[Optical and exposure parameters]
☆ ☆ ☆ ☆ ☆ ☆ ☆

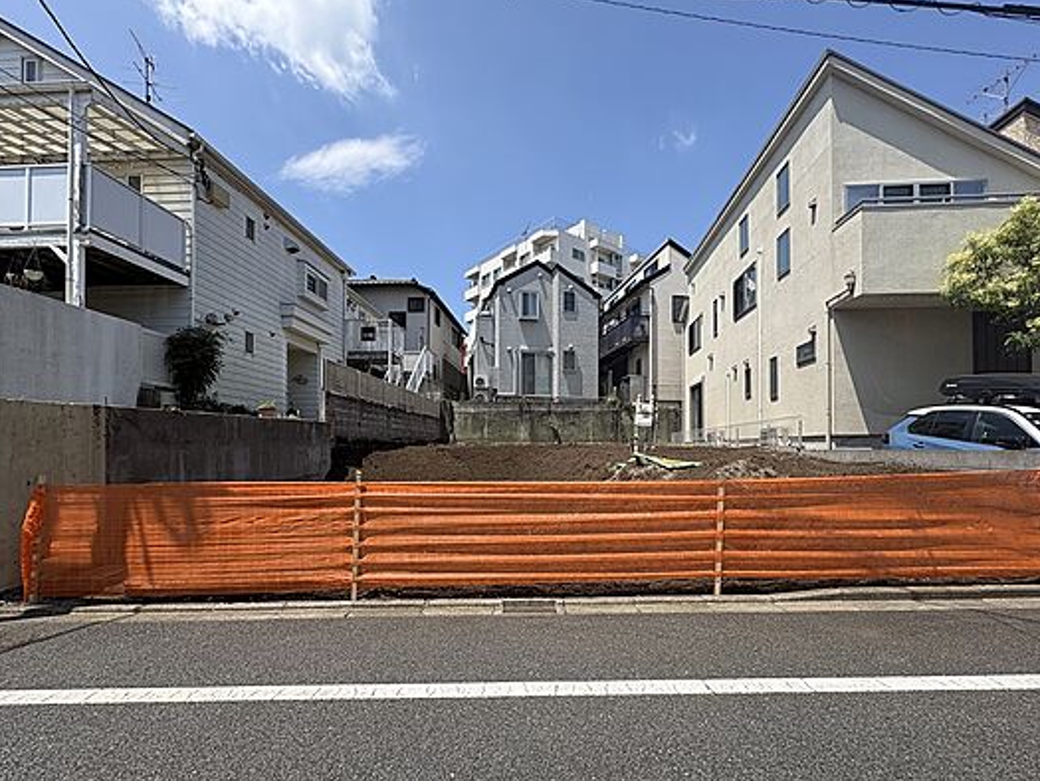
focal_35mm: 16
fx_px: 481
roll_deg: +1.1
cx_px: 527
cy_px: 440
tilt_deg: +0.2
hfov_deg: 94.5
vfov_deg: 77.8
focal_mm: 2.22
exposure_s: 1/1370
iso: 50
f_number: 2.2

☆ ☆ ☆ ☆ ☆ ☆ ☆

Exercise objective -
Excluding the pictures, restate the records above word for word.

Exercise response -
focal_35mm: 16
fx_px: 481
roll_deg: +1.1
cx_px: 527
cy_px: 440
tilt_deg: +0.2
hfov_deg: 94.5
vfov_deg: 77.8
focal_mm: 2.22
exposure_s: 1/1370
iso: 50
f_number: 2.2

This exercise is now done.